By Arnaldur Indriason
St. Martin's Press Copyright © 1999 Arnaldur Indriason
All rights reserved.
Control Room, Building 312, Washington DC, Wednesday 27 January
The building stood not far from the Capitol in Washington DC. Originally a warehouse, it had undergone an elaborate conversion to house one of the capital's many clandestine organisations. No cost had been spared in the conversion, either inside or out. Now, giant computers hummed day and night, receiving information relayed from space. Satellite photographs belonging to the US military intelligence service were collected in a database, and there the information was processed, analysed and catalogued, and the alert raised if anything irregular came to light.
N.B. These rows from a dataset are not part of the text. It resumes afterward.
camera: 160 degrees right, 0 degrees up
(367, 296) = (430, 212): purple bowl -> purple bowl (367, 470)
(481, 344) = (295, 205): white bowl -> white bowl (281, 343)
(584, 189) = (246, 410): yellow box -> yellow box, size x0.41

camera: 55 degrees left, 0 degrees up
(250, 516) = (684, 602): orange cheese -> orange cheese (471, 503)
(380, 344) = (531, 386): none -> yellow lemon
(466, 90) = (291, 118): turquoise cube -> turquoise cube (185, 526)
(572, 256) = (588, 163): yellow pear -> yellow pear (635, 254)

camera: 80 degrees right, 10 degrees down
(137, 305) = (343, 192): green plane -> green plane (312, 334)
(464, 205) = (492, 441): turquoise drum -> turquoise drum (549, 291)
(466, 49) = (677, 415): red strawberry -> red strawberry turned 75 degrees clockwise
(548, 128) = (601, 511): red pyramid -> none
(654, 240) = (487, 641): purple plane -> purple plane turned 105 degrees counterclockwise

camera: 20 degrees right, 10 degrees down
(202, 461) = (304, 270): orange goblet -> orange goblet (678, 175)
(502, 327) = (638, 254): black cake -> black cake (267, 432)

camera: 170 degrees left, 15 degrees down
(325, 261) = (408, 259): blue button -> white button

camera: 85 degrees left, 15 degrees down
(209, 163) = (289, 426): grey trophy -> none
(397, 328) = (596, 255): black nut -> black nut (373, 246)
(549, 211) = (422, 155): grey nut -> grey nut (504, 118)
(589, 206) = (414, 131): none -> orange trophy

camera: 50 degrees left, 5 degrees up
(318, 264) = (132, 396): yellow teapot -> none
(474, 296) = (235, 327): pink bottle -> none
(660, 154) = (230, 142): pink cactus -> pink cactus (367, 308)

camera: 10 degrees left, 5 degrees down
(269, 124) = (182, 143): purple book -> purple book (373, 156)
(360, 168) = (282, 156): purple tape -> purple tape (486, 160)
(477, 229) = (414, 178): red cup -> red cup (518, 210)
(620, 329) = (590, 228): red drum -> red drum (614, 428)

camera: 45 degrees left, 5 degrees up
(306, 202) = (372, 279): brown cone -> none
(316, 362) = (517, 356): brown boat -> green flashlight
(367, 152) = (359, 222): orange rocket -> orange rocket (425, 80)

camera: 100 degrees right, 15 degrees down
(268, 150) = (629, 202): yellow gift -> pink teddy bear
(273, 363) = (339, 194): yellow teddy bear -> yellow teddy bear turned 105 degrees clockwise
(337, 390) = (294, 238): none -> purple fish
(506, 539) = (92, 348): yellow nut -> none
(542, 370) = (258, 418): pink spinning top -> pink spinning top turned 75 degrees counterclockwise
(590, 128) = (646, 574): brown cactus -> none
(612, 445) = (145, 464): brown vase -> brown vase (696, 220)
In official documents the warehouse was known simply as Building 312, but the organisation it housed had played a fundamental role in the US army's defence programme during the Cold War. Established shortly after 1960 during the most intense period of mutual suspicion, its chief role had been to analyse spy photographs taken of the Soviet Union, China and Cuba, and any other nations classed as enemies of the United States. After the end of the Cold War, its role included monitoring terrorist bases in the Middle East and conflicts in the Balkans. The organisation controlled a total of eight satellites in orbits ranging from 800 to 1,500 kilometres above Earth.
The director of the organisation was General Vytautas Carr, who stood now in front of a monitor which filled an entire wall of the first-floor control room, staring intently at a batch of images that had been drawn to his attention. It was cool in the room on account of the fans for the twelve powerful computer units which hummed ceaselessly in a cordoned-off section. Two armed guards stood at the doors. The room was intersected by four long banks of flickering screens and control panels.
Carr was not far off his seventieth birthday and ought to have taken retirement but for a special dispensation by the organisation. He was almost six foot five, his back ramrod straight, unbowed with age. He had been a soldier all his life, had served in Korea, and directed and shaped the operations of the organisation as one of its most dynamic chiefs. He was dressed in civilian clothes, a double-breasted dark suit. The monitor on the wall in front of him was reflected in his glasses, behind which a pair of small, shrewd eyes were concentrating on the two screens at the top left.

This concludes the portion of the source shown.